Three people around a white table having a meeting. Person in foreground has a laptop open Photo by Christina @ on Unsplash

This research summary is brought to you by the John Molson School of Business National Bank Initiative in Entrepreneurship and Family Business.

In 2020, the Quebec Entrepreneurial Index reported that immigrant women are one of the most entrepreneurial groups in the province. Although this population of immigrant women entrepreneurs are outperforming their counterparts, there remain many unknowns about this group and how they managed to thrive during a time when other groups of entrepreneurs faltered.

Brittany Jackson, a PhD candidate in business administration at the John Molson School of Business, investigates the experiences of these individuals who identify as mothers, entrepreneurs and immigrants. Jackson notes that much entrepreneurship research often overlooks the intersection of gender, motherhood and immigration status.

“For this reason, it was important for me to uncover the challenges, strengths, weaknesses and everything else that encompassed the life of a mother who leaves her home country in pursuit of creating opportunities for herself and her family,” says Jackson.

Resilience reigns

Jackson’s study recruited 20 women who self-identify as entrepreneurs. The group represented diverse countries of origin such as Turkey, France, Iran, Mexico and the United States and participating women had varying levels of education and between one and eight children. Though this sample of women was diverse in many ways, Jackson found that they all shared one common trait: resilience.

Their resilience to overcome adversity began the moment they entered Canada. Most of these women were first-generation immigrants and moved to Canada, some with family and others on their own. This was especially difficult for them as mothers because they felt a lack of support for childbearing duties.

Due to the difficulties in accessing childcare support, these women took it upon themselves to be resourceful and create jobs to fit their lifestyles – they became entrepreneurs. To these women, entrepreneurial success is not necessarily defined by “hustle culture,” or the desire to scale their business, or to become the next Elon Musk. Instead, Jackson found that these women defined entrepreneurship as a means to have the necessary flexibility to be with their children, or to employ members of their community. Additionally, some women grew up in entrepreneurial households and applied the lessons from those experiences to their own lives.
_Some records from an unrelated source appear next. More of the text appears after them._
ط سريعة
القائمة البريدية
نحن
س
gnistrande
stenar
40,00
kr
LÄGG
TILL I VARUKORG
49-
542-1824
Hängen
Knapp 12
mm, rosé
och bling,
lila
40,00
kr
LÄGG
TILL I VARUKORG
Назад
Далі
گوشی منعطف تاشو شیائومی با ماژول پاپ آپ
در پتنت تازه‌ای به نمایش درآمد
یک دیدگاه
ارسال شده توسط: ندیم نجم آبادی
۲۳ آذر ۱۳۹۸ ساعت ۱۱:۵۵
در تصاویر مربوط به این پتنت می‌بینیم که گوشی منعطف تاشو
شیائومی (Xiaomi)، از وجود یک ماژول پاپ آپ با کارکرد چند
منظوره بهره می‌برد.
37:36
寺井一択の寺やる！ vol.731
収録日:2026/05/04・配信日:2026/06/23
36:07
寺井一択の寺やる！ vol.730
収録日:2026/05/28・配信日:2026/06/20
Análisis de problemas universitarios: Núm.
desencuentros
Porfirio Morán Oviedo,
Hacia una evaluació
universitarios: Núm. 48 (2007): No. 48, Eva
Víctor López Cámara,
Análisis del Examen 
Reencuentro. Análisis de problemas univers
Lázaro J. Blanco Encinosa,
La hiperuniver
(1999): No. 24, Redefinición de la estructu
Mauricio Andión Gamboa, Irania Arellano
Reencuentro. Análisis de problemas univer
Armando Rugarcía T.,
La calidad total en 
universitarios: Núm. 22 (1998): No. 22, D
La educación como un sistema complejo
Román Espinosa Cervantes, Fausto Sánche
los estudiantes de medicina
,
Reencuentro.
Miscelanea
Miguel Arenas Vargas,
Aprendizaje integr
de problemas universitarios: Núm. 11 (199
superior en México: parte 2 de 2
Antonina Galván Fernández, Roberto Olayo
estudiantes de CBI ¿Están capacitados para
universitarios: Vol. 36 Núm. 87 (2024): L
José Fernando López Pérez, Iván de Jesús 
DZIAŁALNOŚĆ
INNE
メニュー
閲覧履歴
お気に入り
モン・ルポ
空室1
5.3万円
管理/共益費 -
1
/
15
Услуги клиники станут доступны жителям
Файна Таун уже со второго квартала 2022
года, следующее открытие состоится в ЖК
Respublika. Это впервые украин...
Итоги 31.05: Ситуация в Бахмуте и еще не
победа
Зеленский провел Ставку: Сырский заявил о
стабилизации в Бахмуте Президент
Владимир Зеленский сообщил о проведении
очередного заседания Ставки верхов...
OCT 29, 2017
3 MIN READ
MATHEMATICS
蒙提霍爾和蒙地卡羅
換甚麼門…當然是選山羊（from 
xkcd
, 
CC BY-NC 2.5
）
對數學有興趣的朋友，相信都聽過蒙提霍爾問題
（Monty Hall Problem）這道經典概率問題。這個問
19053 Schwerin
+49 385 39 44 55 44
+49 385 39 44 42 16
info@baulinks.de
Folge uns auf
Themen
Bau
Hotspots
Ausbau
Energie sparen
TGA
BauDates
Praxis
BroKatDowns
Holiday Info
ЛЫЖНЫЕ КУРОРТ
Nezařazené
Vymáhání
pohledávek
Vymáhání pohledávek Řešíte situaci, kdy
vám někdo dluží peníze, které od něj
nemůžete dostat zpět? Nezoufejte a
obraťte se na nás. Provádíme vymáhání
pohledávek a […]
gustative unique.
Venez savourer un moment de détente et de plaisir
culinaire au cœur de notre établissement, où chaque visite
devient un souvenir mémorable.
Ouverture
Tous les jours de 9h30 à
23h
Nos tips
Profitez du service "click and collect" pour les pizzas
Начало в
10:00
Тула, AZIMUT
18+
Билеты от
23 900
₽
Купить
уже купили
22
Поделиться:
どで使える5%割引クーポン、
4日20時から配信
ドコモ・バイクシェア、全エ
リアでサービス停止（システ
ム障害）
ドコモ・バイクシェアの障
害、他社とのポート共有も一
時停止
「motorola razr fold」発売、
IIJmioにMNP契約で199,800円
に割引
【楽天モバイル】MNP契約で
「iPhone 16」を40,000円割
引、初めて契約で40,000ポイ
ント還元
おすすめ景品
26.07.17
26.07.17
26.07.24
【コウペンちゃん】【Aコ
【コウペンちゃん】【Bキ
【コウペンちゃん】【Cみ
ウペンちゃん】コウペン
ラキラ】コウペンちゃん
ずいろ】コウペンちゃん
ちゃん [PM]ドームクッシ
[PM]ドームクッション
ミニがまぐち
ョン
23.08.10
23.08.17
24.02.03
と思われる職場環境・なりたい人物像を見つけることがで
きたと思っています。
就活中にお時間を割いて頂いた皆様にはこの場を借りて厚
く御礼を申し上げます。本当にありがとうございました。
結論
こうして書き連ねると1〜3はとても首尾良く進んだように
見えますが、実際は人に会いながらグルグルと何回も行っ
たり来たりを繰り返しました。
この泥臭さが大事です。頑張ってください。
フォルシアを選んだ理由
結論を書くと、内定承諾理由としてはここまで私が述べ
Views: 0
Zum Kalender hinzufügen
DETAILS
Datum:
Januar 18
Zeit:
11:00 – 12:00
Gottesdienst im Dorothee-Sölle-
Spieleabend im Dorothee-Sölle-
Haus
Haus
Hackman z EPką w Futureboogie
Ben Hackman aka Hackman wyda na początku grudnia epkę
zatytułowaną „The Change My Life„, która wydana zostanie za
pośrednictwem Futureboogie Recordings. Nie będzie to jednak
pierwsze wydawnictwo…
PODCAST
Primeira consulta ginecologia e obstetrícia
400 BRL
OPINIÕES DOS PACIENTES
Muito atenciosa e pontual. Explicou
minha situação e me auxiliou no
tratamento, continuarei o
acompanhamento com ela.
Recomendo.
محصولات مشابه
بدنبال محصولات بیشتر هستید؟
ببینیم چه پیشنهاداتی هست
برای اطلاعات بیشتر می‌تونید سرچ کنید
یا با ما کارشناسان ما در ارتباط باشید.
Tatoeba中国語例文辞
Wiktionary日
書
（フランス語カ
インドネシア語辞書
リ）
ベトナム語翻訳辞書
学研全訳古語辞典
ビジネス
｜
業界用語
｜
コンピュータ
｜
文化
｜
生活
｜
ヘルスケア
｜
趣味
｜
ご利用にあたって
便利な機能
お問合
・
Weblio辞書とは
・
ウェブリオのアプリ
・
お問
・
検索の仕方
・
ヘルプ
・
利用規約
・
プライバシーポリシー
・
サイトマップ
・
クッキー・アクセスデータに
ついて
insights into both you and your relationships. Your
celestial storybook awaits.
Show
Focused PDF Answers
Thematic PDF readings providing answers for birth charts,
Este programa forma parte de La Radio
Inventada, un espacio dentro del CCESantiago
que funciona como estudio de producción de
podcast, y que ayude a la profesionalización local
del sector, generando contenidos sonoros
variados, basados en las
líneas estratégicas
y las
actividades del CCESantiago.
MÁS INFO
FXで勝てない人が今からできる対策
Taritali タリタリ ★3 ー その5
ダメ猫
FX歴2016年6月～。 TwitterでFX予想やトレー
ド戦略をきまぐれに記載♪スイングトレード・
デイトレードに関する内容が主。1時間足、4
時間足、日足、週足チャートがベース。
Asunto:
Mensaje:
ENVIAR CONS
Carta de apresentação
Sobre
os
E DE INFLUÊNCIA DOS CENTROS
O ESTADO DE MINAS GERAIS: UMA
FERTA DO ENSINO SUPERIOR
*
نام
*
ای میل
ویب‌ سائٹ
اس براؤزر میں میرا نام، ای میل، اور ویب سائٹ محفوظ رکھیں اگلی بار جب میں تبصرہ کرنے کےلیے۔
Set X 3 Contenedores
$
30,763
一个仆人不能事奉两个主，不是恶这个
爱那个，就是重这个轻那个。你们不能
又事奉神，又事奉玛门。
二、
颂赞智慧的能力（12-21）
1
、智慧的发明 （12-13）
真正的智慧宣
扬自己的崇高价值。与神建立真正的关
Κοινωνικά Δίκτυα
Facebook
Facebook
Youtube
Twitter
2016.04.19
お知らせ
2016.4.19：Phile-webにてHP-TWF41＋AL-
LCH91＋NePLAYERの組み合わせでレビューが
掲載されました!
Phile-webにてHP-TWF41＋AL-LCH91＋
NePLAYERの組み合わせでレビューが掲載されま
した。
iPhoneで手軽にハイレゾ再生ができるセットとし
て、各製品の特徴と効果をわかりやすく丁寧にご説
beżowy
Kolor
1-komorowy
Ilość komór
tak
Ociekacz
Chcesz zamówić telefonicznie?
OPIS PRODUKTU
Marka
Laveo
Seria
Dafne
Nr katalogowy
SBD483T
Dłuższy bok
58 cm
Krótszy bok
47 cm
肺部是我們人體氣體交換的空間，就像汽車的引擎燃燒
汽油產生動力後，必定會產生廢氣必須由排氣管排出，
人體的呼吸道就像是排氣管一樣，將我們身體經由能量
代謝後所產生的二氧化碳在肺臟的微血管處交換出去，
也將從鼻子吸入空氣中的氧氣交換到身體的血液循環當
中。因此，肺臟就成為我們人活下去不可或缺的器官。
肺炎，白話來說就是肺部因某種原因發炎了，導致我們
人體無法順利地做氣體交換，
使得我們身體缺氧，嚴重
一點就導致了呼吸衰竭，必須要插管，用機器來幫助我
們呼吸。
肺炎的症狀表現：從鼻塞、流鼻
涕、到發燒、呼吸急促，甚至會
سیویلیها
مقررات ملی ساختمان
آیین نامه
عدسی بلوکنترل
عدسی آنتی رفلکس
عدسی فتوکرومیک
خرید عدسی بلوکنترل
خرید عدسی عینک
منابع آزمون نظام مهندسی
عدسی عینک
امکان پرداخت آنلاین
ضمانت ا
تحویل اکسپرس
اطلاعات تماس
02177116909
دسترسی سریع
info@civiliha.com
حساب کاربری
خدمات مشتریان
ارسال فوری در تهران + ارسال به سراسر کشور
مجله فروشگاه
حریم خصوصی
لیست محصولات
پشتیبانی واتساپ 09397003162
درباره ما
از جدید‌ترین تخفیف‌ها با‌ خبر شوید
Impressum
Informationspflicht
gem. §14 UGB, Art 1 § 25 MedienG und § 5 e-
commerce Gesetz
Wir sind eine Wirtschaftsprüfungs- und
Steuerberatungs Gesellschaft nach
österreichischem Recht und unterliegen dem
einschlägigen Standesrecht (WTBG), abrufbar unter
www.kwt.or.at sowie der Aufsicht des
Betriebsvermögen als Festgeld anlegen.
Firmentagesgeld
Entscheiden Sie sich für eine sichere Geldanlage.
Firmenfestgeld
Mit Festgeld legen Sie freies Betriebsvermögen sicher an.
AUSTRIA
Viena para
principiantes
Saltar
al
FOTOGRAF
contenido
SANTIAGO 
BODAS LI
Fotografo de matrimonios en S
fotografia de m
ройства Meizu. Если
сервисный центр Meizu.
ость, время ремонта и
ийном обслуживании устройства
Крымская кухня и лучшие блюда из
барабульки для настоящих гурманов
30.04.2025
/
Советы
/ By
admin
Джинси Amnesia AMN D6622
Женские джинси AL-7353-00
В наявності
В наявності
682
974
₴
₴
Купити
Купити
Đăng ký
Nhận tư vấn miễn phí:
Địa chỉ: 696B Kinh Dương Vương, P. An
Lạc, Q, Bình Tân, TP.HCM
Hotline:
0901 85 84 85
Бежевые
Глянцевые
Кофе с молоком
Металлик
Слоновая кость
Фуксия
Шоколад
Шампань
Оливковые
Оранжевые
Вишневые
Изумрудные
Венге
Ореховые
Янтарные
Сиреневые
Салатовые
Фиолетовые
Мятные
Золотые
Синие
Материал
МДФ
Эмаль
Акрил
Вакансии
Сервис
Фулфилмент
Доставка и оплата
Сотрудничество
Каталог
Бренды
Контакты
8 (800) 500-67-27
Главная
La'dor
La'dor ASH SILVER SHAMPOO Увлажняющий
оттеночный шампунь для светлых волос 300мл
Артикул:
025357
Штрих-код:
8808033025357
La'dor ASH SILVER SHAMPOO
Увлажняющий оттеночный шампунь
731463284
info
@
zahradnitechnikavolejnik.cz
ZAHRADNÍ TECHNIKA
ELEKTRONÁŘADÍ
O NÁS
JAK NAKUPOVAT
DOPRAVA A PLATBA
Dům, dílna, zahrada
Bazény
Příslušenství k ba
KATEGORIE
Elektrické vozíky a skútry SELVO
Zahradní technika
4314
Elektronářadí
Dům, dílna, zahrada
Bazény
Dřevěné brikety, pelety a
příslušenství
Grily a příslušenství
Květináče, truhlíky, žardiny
We as a society need to find solutions that ease the burden faced by immigrant women who are trying to start a business

Growing from fear to empowerment

In addition to the challenge of securing reliable childcare, the study’s participants noted the difficulty of running a business while having small children. Participants said they felt guilty about pursuing their entrepreneurial ambitions because they felt it kept them from being good parents. They were experiencing a conflict between their work life and family life, whereby both were taking resources from each other. The women noted, however, that as the children got older, it was easier for them to feel pride in being both a mother and an entrepreneur because it set a positive example for their children. Jackson noted that in some cases, the participating women’s children felt empowered to become entrepreneurs themselves.

Jackson’s study demonstrates a re-imagining of what it means to be an entrepreneur and how society measures success.

"Insights from this study show that we as a society need to find solutions that ease the burden faced by immigrant women who are trying to start a business," says Jackson.

Though there are organizations and government programs like the WES Ecosystem Fund that are committed to fund women entrepreneurs, Jackson says that access to this funding is limited.

"Ultimately, this research wishes to inspire others to re-imagine what it means to be successful as an entrepreneur and how we can better assist those who challenge the stereotypes within entrepreneurship."

Brittany Jackson, PhD candidate, Business Administration

Brittany Jackson is a PhD candidate in business administration at the John Molson School of Business in the Department of Management.